Summit 2018 – Bringing joy to the workplace
Marie Gabriel, the chair of East London NHS Foundation Trust (ELFT), led a Management Life workshop on promoting staff health and wellbeing at the MiP Members’ Summit on 6 November. The trust, which provides mental health and community services to some of the capital’s most deprived communities, has won widespread acclaim for its innovative approach to staff engagement and employee wellbeing.
Gabriel, who has held senior posts in the NHS and not-for-profit organisations for more than 20 years, explained how her trust had adopted a system-wide improvement approach, which involved identifying and tackling factors that undermined staff wellbeing, working to reduce violence against staff, and launching a proactive “Joy at Work” programme.
The ELFT carried out a survey into the incidence and causes of stress and depression, using the HSE definition of stress: “an adverse reaction people have to excessive pressures or other types of demand placed on them”. The survey took account of the fact that stress affects people differently, and that factors like skills and experience, age or disability can all affect how employees cope with workplace pressures.

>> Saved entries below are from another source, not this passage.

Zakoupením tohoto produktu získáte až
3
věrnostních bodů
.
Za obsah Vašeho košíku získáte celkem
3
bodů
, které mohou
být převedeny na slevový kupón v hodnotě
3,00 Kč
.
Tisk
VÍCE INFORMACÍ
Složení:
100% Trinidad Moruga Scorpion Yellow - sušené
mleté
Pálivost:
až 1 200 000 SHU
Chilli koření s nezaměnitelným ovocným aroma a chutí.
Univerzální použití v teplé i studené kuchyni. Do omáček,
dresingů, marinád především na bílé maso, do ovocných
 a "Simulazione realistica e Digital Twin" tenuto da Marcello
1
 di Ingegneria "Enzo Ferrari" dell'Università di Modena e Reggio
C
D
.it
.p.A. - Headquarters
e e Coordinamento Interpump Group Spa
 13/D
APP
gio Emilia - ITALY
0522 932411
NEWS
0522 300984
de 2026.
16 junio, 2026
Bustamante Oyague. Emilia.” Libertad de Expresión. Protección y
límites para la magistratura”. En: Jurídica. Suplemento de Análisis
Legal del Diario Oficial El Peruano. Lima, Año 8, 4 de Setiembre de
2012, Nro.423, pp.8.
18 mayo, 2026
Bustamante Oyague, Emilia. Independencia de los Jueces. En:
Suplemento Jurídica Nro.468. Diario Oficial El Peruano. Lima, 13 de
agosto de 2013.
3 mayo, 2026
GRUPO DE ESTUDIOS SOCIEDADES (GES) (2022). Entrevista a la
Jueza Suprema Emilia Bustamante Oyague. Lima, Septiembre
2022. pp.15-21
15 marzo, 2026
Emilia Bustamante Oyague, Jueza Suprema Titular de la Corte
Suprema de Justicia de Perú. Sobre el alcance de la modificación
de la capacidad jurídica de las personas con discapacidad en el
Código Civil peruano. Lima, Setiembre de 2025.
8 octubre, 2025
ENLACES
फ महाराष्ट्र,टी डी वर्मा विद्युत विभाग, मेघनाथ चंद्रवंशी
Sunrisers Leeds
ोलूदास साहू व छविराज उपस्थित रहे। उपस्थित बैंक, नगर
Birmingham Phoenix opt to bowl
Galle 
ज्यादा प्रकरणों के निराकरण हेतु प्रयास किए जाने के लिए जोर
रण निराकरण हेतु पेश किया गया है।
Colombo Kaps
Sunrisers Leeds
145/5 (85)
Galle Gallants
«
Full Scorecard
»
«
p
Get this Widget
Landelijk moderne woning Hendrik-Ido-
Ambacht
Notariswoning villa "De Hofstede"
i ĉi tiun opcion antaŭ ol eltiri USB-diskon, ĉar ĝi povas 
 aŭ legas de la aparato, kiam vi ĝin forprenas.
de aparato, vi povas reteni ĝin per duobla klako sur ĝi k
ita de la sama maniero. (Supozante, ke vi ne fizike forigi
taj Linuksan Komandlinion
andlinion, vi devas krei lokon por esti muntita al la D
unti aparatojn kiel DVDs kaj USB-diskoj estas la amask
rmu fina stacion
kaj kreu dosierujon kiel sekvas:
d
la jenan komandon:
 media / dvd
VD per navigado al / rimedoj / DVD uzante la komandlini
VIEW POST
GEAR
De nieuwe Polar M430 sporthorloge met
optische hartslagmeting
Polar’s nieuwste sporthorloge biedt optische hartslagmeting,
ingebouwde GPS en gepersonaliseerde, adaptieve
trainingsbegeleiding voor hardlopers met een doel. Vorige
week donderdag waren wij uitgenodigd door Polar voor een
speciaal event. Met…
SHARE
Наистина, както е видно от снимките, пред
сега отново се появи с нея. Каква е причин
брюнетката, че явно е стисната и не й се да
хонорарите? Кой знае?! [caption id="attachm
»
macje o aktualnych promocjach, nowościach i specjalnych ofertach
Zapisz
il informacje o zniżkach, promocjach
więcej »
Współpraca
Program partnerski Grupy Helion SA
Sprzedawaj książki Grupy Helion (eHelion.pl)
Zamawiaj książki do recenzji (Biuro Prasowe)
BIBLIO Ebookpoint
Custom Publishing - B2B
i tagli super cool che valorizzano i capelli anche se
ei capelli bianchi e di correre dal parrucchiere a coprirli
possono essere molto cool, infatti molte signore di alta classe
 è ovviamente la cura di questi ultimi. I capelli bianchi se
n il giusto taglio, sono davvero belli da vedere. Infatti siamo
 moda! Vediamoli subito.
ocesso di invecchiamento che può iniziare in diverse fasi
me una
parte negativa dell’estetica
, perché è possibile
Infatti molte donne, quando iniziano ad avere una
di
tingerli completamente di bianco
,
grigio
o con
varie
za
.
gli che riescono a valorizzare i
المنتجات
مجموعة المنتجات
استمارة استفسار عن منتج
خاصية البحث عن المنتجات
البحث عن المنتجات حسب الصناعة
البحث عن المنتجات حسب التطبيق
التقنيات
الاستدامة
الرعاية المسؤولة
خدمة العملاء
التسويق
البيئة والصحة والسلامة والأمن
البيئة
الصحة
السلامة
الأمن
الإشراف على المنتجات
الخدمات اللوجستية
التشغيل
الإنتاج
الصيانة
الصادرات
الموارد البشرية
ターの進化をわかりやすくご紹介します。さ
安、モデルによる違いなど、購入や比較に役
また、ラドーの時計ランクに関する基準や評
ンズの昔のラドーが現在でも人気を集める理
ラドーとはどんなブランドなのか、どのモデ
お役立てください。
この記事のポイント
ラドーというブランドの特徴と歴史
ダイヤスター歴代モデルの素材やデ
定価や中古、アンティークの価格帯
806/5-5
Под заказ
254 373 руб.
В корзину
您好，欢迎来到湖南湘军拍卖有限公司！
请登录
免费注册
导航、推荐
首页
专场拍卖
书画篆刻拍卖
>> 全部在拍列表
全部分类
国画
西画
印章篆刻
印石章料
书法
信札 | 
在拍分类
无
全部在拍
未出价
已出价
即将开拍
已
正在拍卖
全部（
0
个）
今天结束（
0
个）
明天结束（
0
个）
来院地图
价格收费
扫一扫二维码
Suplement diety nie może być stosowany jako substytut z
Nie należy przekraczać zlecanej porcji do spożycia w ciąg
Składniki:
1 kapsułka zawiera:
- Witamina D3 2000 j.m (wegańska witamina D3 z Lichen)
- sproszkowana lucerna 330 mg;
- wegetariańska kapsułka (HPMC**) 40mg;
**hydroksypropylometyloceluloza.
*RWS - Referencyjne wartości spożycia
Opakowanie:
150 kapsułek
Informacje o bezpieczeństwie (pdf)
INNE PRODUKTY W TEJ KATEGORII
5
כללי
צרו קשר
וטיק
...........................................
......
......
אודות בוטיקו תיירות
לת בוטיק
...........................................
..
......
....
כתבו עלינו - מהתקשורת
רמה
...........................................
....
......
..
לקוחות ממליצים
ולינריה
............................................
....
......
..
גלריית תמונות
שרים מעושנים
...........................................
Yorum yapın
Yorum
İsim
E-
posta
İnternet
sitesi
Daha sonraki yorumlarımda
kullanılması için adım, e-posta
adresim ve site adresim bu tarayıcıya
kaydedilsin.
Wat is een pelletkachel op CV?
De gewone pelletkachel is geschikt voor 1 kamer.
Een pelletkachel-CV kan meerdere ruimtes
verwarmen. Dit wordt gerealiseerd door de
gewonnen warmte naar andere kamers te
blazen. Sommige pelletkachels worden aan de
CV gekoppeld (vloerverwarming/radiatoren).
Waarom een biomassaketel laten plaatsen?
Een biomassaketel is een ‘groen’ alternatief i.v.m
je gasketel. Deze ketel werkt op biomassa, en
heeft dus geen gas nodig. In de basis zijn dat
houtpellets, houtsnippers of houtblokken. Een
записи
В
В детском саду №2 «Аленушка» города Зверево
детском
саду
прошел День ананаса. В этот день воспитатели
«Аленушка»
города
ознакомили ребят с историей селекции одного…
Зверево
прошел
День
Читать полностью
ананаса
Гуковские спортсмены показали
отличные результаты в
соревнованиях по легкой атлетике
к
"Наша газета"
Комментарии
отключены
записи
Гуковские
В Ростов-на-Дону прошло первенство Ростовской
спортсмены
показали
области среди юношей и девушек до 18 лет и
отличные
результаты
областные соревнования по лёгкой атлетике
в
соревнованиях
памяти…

The survey, which concluded in February 2018, found that over a twelve month period staff suffered an average of five episodes of stress or depression that were work-related, but a “staggering” 362 episodes that were not related to work, Gabriel said.
ELFT then invited 300 staff who had been absent due to stress to an externally-facilitated stress work-shop lead by staff from the mental health charity MIND.
The key workplace stressors identified by the group were:
- staff shortages
- the behaviour of managers
- the trust’s sickness absence procedure
- workplace systems and facilities
- lack of communication within the trust
- inadequate support from HR
- the management of organisational change
- health and safety issues
- personal security
But the research revealed that by far the biggest cause of stress for employees were financial problems outside the workplace, Gabriel explained.
ELFT has introduced a raft of changes to try and reduce the physical, mental and financial causes of workplace stress, anxiety and depression, Gabriel said. These include “Be Well Thursdays”, health MOTs for staff, and health improvement sessions. The trust also adopted a more “family friendly” HR policy and introduced an employee assistance programme delivered by the leading staff wellbeing consultancy, CiC.
Gabriel said it was also important for the trust to respond to the financial concerns raised by staff, and it now provides access to interest-free loans and credit unions, childcare vouchers and holiday play schemes.
Finally, delegates heard about the trust’s “Joy at Work” programme – a four step process designed to ensure that every employee at ELFT enjoyed their work and felt valued in their job. Staff were asked first asked what mattered to them most, and then the individual impediments to staff wellbeing were identified and plans drawn up to tackle them. Further stages in the programme involved making sure that staff at all levels were fully committed to the scheme, and the use of improvement science techniques to build on wellbeing achievements.